■ **Aim of the task**
Reproduce the listing below from the line with "Run QuickTest Pro testsRun" up to and including the line with "Group your playlist tracks as albums". Leave the pictures out of your copy.

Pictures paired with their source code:
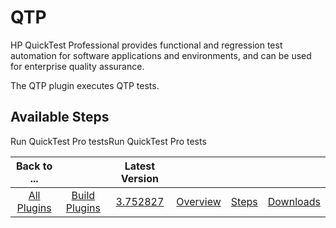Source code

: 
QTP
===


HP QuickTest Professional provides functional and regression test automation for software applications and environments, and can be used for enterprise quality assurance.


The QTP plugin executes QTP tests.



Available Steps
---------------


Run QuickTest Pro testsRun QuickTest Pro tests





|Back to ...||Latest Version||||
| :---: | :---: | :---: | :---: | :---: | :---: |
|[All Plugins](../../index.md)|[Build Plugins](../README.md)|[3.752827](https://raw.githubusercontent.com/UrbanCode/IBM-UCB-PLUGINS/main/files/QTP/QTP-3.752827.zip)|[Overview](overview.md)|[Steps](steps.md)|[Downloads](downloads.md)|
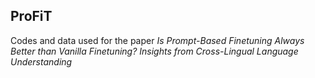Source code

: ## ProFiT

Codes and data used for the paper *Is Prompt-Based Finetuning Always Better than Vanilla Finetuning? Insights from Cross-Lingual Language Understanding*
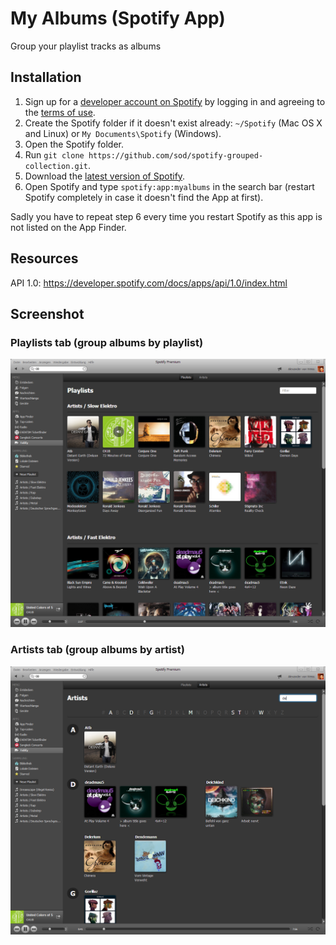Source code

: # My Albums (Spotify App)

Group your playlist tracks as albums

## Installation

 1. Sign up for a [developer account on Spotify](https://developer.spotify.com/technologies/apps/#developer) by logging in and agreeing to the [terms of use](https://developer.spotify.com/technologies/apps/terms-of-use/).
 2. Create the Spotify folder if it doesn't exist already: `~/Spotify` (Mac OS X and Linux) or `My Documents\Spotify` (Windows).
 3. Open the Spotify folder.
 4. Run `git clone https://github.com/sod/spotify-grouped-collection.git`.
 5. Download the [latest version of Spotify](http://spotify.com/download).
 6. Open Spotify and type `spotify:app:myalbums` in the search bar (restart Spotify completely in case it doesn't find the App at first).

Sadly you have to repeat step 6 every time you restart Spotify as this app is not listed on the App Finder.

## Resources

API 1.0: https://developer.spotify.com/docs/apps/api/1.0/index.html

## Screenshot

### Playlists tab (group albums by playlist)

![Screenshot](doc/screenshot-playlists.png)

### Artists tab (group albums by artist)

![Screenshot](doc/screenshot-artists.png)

■ **Answer to this task**
Run QuickTest Pro testsRun QuickTest Pro tests





|Back to ...||Latest Version||||
| :---: | :---: | :---: | :---: | :---: | :---: |
|[All Plugins](../../index.md)|[Build Plugins](../README.md)|[3.752827](https://raw.githubusercontent.com/UrbanCode/IBM-UCB-PLUGINS/main/files/QTP/QTP-3.752827.zip)|[Overview](overview.md)|[Steps](steps.md)|[Downloads](downloads.md)|
Source code

: ## ProFiT

Codes and data used for the paper *Is Prompt-Based Finetuning Always Better than Vanilla Finetuning? Insights from Cross-Lingual Language Understanding*
Source code

: # My Albums (Spotify App)

Group your playlist tracks as albums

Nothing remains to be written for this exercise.